Case Description: A 78-year-old man with a past medical history of type 2 diabetes, heart failure, and chronic kidney disease presented to the hospital with bilateral lower extremity edema and shortness of breath. He had been hospitalized four times during the previous six months for acute heart failure exacerbations accompanied by recurrent episodes of hypoglycemia. Of note, his diabetes was well-controlled with glimepiride and dapagliflozin only.
The patient reported symptomatic hypoglycemia, primarily during fasting episodes, with nadir serum glucose values between 40 and 50 mg/dL. During hospitalizations, total insulin (range 22-68 uU/mL), and C peptide (range 6.9-16.4 ng/mL) concentrations were inappropriately elevated when glucose was low, indicative of endogenous hyperinsulinemia. However, this hypoglycemia was thought to be secondary to recent sulfonylurea use in the setting of poor diet and acute renal insufficiency related to heart failure. Both glimepiride and dapagliflozin were held, though he inadvertently continued to take glimepiride until his fourth hospitalization.

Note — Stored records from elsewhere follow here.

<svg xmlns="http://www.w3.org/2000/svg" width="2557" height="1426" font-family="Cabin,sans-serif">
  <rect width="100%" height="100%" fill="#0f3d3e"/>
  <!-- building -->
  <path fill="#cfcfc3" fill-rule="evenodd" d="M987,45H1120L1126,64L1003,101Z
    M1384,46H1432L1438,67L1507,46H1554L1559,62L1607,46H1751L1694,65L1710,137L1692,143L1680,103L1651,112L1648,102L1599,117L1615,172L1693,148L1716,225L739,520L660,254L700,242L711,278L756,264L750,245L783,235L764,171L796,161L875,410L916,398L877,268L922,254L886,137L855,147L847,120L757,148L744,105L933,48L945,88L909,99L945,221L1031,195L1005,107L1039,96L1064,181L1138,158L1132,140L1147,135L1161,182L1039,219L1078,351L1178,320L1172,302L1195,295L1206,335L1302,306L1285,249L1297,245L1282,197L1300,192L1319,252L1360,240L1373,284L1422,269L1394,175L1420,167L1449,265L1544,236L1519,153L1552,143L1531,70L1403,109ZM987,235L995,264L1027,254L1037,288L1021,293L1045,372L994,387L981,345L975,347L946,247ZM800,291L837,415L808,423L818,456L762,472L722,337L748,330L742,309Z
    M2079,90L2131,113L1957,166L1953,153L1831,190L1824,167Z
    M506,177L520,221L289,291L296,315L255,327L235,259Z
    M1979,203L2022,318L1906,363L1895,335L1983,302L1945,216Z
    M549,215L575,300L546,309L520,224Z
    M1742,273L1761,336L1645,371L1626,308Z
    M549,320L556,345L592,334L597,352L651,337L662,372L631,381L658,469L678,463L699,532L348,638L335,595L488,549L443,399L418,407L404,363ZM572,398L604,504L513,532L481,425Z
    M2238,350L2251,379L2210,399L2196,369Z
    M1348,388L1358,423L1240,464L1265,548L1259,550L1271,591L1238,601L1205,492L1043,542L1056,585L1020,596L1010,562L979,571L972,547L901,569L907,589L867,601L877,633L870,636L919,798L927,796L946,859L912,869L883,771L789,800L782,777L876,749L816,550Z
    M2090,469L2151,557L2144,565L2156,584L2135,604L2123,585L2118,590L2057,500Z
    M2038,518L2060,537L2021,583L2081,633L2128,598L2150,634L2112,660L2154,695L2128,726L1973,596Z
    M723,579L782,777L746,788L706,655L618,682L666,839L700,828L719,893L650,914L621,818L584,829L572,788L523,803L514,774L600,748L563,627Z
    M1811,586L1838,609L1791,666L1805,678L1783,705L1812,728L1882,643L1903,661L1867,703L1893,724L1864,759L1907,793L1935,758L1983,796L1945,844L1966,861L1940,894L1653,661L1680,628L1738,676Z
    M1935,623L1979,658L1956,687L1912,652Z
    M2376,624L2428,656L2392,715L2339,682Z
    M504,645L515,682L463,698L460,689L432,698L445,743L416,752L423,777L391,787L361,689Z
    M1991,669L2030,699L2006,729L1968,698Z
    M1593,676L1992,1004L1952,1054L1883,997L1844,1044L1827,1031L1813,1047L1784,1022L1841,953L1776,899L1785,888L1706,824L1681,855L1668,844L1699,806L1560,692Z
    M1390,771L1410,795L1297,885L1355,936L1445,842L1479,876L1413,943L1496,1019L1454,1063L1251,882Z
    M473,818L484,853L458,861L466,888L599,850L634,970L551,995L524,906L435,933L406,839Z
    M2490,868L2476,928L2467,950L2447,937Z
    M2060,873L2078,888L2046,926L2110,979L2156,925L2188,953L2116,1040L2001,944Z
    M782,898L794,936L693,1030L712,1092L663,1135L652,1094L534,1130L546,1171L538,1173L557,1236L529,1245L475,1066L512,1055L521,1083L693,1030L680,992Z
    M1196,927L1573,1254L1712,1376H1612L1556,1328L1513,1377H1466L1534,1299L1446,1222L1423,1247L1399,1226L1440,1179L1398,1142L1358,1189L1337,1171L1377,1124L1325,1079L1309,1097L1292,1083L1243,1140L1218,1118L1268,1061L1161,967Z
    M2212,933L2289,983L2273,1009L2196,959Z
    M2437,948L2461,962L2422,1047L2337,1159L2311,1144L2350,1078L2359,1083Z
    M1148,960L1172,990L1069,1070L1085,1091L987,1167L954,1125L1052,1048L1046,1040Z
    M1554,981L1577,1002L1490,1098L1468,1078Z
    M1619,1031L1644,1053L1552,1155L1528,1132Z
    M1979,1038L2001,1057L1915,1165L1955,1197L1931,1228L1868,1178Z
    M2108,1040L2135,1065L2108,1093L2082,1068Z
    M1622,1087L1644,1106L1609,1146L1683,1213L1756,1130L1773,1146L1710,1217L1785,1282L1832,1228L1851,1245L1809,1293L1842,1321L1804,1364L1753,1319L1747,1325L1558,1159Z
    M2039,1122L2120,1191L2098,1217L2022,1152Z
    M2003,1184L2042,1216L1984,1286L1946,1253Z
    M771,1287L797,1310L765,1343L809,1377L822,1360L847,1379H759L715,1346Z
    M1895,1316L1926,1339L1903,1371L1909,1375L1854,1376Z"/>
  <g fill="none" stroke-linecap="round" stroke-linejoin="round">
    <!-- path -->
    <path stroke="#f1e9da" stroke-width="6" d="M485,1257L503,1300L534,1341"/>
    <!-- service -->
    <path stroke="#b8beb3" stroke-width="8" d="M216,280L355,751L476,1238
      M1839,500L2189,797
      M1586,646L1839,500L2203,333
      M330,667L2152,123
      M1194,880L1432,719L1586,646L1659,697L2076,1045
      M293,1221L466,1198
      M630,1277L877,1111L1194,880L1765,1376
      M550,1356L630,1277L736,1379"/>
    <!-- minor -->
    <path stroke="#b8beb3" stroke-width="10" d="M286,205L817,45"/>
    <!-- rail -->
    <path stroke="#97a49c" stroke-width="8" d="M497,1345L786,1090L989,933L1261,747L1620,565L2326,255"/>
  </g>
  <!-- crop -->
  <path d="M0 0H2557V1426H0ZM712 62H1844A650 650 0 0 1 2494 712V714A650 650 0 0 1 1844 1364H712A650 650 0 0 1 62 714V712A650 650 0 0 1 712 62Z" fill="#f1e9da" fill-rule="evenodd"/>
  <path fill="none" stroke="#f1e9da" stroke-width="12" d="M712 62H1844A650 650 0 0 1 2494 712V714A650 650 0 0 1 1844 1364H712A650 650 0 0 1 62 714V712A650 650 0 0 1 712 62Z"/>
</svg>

During his fourth admission, the patient continued to have symptomatic hypoglycemia. As his sulfonylurea screen was negative, he underwent an Octreoscan that revealed radiotracer uptake in the distal pancreas. An endoscopic ultrasound with biopsy revealed a well-differentiated neuroendocrine tumor of the pancreas. His heart failure made agents such as diazoxide, verapamil, and phenytoin undesirable, and he was discharged on subcutaneous octreotide three times daily with a plan to follow up in the surgery clinic.
Discussion: The presentation of insulinomas in the geriatric population can be variable and nonspecific, increasing the risk of misdiagnosis or delay of diagnosis. Missing the diagnosis can lead to increased morbidity and mortality via cognitive impairment and falls. Our patient experienced a delay in diagnosis of insulinoma of over one year despite satisfying the criteria of Whipple’s triad during his first admission. The patient had been asked to stop all anti-diabetic medications during his third admission. However, he misunderstood and continued glimepiride. Further, his acute renal insufficiency, heart failure, and decreased appetite provided alternative causes for his hypoglycemia.
Insulinomas are extremely rare pancreatic neuroendocrine tumors that typically present in patients between 40 and 60 years of age. However, there have been reports of these rare tumors in older individuals, who often have comorbid conditions making their diagnosis more difficult. This case report highlights the importance of including insulinoma as a cause of persistent endogenous hypoglycemia among the geriatric population.